For the serious collector, locating a Fur Alma by Miklos Steinberg work is the equivalent of finding a Fabergé egg at a flea market. Fakes abound, primarily from Eastern Europe, which use cheap mink and laser-cut wood.

This is not a joyful work. The background is a murky, non-space of olive brown and Payne’s grey. There is no window, no chair; she floats in a psychological void. The only warmth comes from the flush of her cheeks and the deep, ox-blood red of her lips, which are closed but strained. The fur itself is a symphony of cold tones—blue-greys in the shadow, warm greys in the light.
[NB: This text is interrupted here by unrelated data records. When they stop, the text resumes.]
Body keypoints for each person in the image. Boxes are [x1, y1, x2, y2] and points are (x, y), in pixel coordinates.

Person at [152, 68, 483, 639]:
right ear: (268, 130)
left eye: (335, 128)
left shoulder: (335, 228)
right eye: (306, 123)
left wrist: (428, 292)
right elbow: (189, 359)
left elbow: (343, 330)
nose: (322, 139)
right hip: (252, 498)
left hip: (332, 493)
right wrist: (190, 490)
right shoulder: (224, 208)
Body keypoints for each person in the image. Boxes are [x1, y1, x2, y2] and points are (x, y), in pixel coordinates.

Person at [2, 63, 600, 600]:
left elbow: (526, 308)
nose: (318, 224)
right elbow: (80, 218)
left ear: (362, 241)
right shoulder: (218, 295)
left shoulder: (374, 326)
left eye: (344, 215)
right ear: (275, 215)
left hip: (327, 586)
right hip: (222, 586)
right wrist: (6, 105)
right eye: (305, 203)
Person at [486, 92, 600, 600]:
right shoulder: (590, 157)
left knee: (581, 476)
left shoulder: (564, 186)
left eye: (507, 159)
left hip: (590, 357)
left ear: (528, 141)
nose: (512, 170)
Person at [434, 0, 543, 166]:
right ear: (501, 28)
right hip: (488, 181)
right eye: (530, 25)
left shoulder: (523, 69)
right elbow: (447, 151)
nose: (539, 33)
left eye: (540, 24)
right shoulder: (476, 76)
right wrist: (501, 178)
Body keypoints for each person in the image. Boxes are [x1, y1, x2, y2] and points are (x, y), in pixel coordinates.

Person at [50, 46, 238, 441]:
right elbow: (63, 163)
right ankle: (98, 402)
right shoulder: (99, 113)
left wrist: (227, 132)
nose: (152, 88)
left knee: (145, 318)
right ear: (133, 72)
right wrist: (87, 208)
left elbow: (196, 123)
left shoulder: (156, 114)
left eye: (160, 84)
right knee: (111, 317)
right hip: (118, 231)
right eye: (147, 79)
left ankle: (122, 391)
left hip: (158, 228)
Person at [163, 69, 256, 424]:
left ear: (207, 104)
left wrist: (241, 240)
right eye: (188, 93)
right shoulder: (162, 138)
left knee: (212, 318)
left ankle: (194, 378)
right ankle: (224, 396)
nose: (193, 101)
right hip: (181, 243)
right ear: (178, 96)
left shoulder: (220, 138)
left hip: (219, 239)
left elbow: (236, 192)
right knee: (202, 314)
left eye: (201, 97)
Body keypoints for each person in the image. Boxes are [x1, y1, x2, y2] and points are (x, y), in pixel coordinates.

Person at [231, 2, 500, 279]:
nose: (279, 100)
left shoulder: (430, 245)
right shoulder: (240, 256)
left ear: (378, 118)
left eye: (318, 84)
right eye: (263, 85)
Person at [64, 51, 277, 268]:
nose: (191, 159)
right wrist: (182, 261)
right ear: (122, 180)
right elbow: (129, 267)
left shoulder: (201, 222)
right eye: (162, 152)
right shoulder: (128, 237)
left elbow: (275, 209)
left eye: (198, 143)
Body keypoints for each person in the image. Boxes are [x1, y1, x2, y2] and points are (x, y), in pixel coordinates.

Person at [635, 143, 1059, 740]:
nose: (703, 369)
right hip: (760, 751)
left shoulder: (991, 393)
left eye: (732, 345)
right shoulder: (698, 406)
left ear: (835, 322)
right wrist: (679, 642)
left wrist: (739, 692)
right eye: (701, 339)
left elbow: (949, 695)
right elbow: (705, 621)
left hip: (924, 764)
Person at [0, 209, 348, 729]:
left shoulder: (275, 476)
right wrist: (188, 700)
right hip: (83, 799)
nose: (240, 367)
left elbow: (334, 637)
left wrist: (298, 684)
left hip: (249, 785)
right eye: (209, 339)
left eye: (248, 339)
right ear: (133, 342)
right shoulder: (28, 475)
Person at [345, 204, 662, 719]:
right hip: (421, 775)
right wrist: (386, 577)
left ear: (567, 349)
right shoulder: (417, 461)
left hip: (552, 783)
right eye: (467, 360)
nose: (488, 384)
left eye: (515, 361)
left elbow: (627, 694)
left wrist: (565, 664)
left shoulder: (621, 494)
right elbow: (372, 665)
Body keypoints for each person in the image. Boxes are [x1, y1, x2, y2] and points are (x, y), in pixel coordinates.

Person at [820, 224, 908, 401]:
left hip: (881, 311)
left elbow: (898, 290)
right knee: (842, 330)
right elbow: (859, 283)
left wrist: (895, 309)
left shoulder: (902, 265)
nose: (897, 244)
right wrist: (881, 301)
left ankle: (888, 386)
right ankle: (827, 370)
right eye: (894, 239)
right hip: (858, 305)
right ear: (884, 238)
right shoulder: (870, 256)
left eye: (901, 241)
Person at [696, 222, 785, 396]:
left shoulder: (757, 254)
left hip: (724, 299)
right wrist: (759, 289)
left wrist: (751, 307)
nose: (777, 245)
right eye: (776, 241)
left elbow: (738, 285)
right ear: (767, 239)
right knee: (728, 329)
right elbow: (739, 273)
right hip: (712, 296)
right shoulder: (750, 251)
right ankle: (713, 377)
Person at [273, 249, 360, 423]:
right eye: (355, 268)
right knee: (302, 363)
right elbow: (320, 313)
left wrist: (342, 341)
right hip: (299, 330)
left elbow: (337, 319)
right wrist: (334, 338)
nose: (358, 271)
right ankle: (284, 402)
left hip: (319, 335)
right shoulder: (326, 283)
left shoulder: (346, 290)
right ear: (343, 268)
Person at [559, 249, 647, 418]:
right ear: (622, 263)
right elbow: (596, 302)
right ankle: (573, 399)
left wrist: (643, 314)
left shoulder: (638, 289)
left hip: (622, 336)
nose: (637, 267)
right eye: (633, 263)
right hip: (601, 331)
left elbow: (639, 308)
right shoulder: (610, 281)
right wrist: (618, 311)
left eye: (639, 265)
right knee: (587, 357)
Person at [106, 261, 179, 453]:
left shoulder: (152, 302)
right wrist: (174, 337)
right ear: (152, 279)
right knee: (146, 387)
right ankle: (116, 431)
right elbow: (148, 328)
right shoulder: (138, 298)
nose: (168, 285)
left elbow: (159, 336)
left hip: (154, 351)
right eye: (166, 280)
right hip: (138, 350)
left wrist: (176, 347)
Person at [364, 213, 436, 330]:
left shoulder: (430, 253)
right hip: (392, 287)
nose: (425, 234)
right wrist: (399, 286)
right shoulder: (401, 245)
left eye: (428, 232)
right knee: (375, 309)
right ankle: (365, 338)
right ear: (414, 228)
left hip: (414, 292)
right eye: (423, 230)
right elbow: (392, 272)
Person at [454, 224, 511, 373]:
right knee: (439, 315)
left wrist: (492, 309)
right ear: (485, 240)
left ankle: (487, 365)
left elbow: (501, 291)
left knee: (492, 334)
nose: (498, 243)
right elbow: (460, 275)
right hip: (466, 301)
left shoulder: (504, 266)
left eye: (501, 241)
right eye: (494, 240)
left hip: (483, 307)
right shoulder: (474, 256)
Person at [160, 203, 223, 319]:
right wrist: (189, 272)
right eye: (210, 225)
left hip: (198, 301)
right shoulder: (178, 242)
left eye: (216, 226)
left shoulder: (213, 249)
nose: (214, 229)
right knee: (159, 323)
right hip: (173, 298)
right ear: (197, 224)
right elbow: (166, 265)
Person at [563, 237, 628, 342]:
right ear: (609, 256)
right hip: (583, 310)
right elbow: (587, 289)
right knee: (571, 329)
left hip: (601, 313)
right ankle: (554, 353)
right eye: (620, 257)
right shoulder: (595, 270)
“Fur Alma” is not “good” in any conventional sense. It’s amateurish, grainy, and narratively incoherent. And yet, it strikes at something primal. Steinberg wasn’t interested in telling a story; he was interested in states of transformation. The knitting as an endless, Sisyphean task. The fur as a symbol of both comfort (warmth, skin, the maternal) and terror (taxidermy, death, the animal within). The act of wrapping the pelt around the head is an inversion of birth — not coming into the world, but retreating into a second, darker womb.

Critic Rott described the experience as “watching someone remember a dream they never actually had.” It evokes unheimlich — the uncanny — not through monsters or jumpscares, but through the slow, patient erosion of identity. Is the man in the rabbit mask becoming the woman? Is the fur consuming them? Or are they simply repeating a ritual that has no end?